Before teaming up with LCA and going humane, OrangeBone sold about 40 dogs a month at high prices. In order to be profitable and present a viable solution to the puppy mill-pet store cycle, OrangeBone would have to re-home at least 60 healthy dogs monthly. Rescue organizations, such as The Brittany Foundation and Animal Alliance rallied together to ensure the success of OrangeBone; volunteers assisted with the care and maintenance of the puppies and the store. Very quickly, a store that had sold expensive dogs that originated from puppy mills was transformed into a place of hope and kindness towards animals. OrangeBone has become a compassionate, realistic solution to not only the puppy mill problem but also to pet overpopulation.
LCA wishes to thank Katherine and Nancy Heigl for their compassion and continuing support that has contributed greatly to the success of “Puppy Mill Free Stores”.
Now LCA was offering a viable solution and a total paradigm shift to the inhumane practices of the pet store industry and the pet stores they supply. It is projected that OrangeBone alone will re-home approximately 900 shelter and rescue dogs annually. It is estimated that for every puppy mill dog that is bought by uninformed consumers, TWO dogs die from breeding, neglect, illnesses, and the horrors of transportation. The number of lives saved from ONE pet store going humane will be nearly 3,000 annually!
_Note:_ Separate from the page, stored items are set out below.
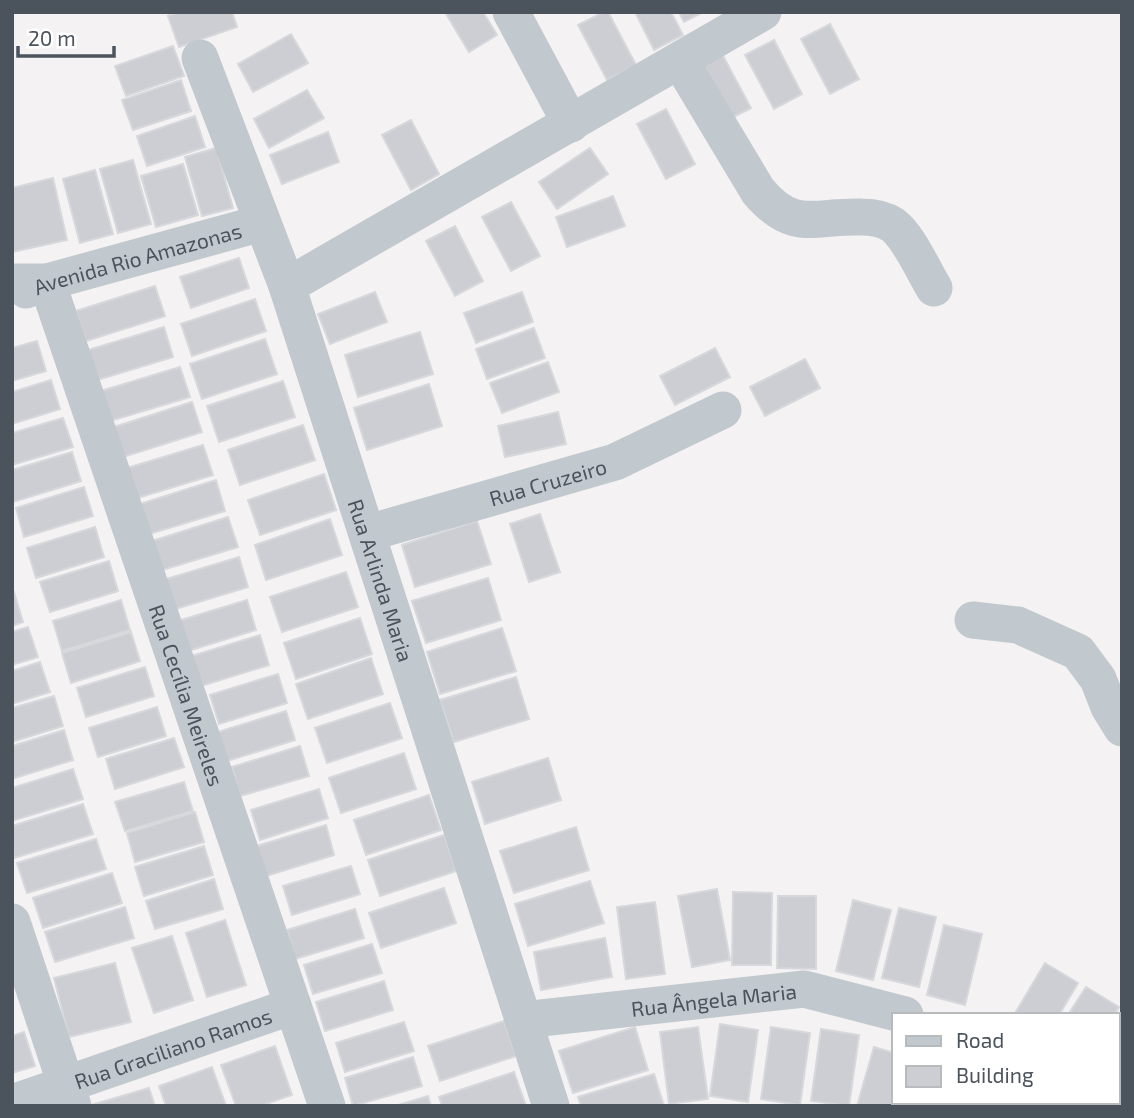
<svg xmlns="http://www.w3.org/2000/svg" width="1134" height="1118" font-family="'Exo 2',sans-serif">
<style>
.building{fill:#ccced3;stroke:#d6d8dc;stroke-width:2}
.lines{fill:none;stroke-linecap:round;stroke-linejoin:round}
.minor{stroke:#c1c8ce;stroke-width:37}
.labels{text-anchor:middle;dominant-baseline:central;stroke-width:5;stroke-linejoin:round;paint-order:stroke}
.street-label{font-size:21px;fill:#4b545d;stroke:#fff}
</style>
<rect width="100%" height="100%" fill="#f4f2f2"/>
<!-- building -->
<path class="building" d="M180,12H232L237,27L179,47L168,16Z
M445,12H483L497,35L469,52Z
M604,12H608L636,65L607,80L578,25Z
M635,12H671L683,35L654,50Z
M679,12H703L684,22Z
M830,24L859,79L830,94L801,39Z
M291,34L308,63L253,92L238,64Z
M774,40L802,94L774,109L745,55Z
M173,46L184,76L126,96L115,66Z
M722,54L751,108L722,123L693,69Z
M181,80L191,111L133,130L122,100Z
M307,90L324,118L269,148L254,119Z
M666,109L695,164L666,179L637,124Z
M195,116L205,147L147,166L137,136Z
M411,120L439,174L411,190L382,135Z
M328,132L339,162L282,184L270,155Z
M216,148L233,208L202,216L185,157Z
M590,148L608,174L557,209L539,182Z
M133,160L151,224L118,233L100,169Z
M183,164L198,215L156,227L141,176Z
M95,170L113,234L80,243L63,179Z
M53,178L67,240L12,252V188Z
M613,196L625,226L567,247L556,217Z
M511,202L540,256L511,271L482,217Z
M455,226L483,281L455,296L426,241Z
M239,258L249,288L191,308L180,277Z
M155,286L165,316L86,341L76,311Z
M375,292L387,322L330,344L318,314Z
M522,292L533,322L476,343L464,313Z
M255,299L266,331L192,356L181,324Z
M164,327L173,357L94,381L85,351Z
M534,328L545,358L487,379L476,349Z
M420,332L433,374L358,397L345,355Z
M265,339L277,374L202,399L190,364Z
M37,341L46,371L12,381V348Z
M715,348L730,377L675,405L660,376Z
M805,359L820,388L765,416L750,387Z
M548,362L559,392L502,413L490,383Z
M180,367L190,397L110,421L101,391Z
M51,380L60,409L12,424V392Z
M283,381L295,417L219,442L207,406Z
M429,384L442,426L367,450L354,408Z
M192,402L202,432L123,457L114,427Z
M558,412L566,444L505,457L498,426Z
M63,418L73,447L12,465V433Z
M303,425L315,460L240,485L228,450Z
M203,445L213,475L134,499L124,469Z
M72,452L81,481L13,502L12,470Z
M324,474L336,510L260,535L248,500Z
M216,480L225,511L146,535L137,505Z
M84,487L93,516L24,537L16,508Z
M540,514L560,572L529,582L510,524Z
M228,517L238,547L159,571L149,542Z
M330,519L342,555L266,580L255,545Z
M477,521L491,564L415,587L402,545Z
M95,527L104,557L36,578L27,548Z
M239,557L248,587L169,611L160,581Z
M109,561L118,591L50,612L40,582Z
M346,572L358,607L282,632L270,597Z
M488,578L501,620L426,643L412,601Z
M14,592L23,622L12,626V593Z
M121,600L130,630L62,651L53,621Z
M247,600L256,630L188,651L178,621Z
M360,618L372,654L296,679L284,643Z
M28,627L38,657L12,665V632Z
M502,628L516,671L440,694L427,652Z
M131,632L140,661L71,683L62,653Z
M260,635L269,665L201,686L192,656Z
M371,658L383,694L308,719L296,684Z
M40,662L50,692L12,704V671Z
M145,667L154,696L86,717L77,688Z
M278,674L287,703L219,724L210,695Z
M516,677L529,719L454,742L440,700Z
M54,696L63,726L12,742V708Z
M390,703L402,738L327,763L315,728Z
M157,707L166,736L98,757L89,728Z
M286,711L295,740L227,761L218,732Z
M64,730L73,760L12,779V746Z
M174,738L184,767L115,789L106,759Z
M300,746L309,776L240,796L232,767Z
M404,753L416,789L341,813L329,778Z
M548,758L561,800L485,824L472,782Z
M73,769L83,799L12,821V788Z
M184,782L193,811L125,831L115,802Z
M319,789L328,818L260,840L251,810Z
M429,795L441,830L366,855L354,820Z
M83,804L93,834L14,858L12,826Z
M195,812L204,842L135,862L127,833Z
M326,825L334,855L266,876L257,846Z
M576,827L589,870L514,893L500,851Z
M444,835L456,871L380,896L368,860Z
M96,839L106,869L27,893L17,863Z
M204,846L213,875L144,896L135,867Z
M351,866L360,894L292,915L283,886Z
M112,873L122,903L43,928L33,898Z
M214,879L223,909L155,929L146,901Z
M590,881L604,923L528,946L515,904Z
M444,888L456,923L381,948L369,913Z
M717,889L730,960L692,967L678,896Z
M733,892L772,893L771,965H732Z
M778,896H816V969L777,968Z
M853,900L891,910L873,980L836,971Z
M655,902L665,974L626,979L617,907Z
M125,907L134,938L55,962L45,932Z
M899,908L936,917L919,987L882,978Z
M355,909L364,938L295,959L287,930Z
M225,920L246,985L207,997L186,933Z
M944,925L982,934L965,1005L927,995Z
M172,936L193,1000L154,1013L132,948Z
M605,938L612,977L541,990L534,952Z
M372,944L382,973L313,994L304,965Z
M115,963L131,1022L69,1037L54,978Z
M1045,963L1078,983L1059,1015H1014Z
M384,981L393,1010L325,1031L316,1002Z
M1086,987L1119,1007L1114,1015H1068Z
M1122,1012V1087L1118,1093V1017Z
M504,1021L516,1056L440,1081L428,1046Z
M404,1022L414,1051L345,1072L336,1043Z
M720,1024L758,1030L748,1102L710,1096Z
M635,1027L648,1070L573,1093L559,1051Z
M698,1027L708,1099L669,1104L660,1032Z
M771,1027L810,1033L800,1105L761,1099Z
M821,1029L859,1035L849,1106L811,1101Z
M24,1032L35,1066L12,1073V1036Z
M275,1046L292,1095L260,1106H236L221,1065Z
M874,1047L894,1053V1102H899L898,1106H857Z
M413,1057L422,1086L353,1106L345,1078Z
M212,1067L226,1106H166L159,1086Z
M514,1072L526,1106H442L439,1097Z
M654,1074L664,1106H581L578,1097Z
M149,1088L155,1106H88Z
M428,1096L431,1106H395Z
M911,1102H947L946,1106H910Z
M957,1102H1002L1000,1106H955Z"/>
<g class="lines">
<!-- minor -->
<g class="minor">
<path d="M511,12L571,124"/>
<path id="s1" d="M200,58L287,286L551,1106"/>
<path d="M680,61L758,191C794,234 815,215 862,217C872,217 884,219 893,225C909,237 923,270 934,288"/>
<path id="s2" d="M12,282H47L327,1106"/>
<path d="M287,286L763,12"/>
<path id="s3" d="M26,290L47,282L262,223"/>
<path id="s4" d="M368,533L615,462L723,410"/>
<path d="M973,620L1018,625L1078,652L1098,679L1109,707L1122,728"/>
<path d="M12,922L73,1106"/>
<path id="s5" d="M523,1020L804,989L905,1015"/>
<path d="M1074,1102L1078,1106"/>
<path id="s6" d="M12,1103L293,1006"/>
</g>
</g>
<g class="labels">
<!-- street labels -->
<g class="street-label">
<text stroke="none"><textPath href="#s3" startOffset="116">Avenida Rio Amazonas</textPath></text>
<text stroke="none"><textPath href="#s4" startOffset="187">Rua Cruzeiro</textPath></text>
<text stroke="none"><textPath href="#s1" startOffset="553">Rua Arlinda Maria</textPath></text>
<text stroke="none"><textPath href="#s2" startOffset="471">Rua Cecília Meireles</textPath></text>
<text stroke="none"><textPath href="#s5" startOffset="192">Rua Ângela Maria</textPath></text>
<text stroke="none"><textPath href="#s6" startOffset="170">Rua Graciliano Ramos</textPath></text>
</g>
</g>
<!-- border -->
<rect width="1134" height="1118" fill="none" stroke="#4b545d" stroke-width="28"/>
<!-- legend -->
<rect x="892" y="1013" width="228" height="91" fill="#ffffff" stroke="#b7bbbe" stroke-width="2"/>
<rect x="906" y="1036" width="35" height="10" fill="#c1c8ce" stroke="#b7bbbe" stroke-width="2"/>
<text x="956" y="1048" font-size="21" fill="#4b545d">Road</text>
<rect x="906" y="1066" width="35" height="21" fill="#ccced3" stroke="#b7bbbe" stroke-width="2"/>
<text x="956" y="1083" font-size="21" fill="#4b545d">Building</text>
<!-- scale -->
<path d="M18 46v10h96v-10" fill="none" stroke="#4b545d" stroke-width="3.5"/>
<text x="28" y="46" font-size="21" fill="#4b545d" stroke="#ffffff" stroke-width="5" paint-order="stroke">20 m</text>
</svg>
LCA hosted a star-studded event to launch OrangeBone as the nation's first Humane Pet Store!
There is growing public support of Puppy Mill Free Stores and the new humane pet store model. Through education and the media, people are becoming aware of the cruelty of the puppy mill-pet store connection, the resulting problems of pet overpopulation, and the misery of overcrowded shelters.
J.T. Austin, Geezer Butler, Rachelle Carson and Ed Begley, JR., Elizabeth G. Daily, Corey and Susie Feldman, Katherine Heigl, Quincy Jones, Kim Kardashian, Jack Lesley, Cesar Millan, Sharon Osbourne, Charlotte Ross, Bianca Ryan, and Diane Warren are just a few who support LCA’s new humane pet store model and “ADOPT, DON’T SHOP!” campaigns.
The Work Continues
Selling only rescue and shelter puppies is a bold venture; nothing like this has been attempted before. While the program is exciting and innovative, it’s still in its infancy and needs your support! LCA cannot do it alone. With your help, LCA can bring the cruel puppy mill industry to its knees. The solution has been implemented; the humane pet store model.
Your help is needed to assure its continued success:
- Do not buy products from pet stores that carry puppies from commercial breeders
- Support the pet stores that have gone humane
- Educate others to “ADOPT, DON’T SHOP!”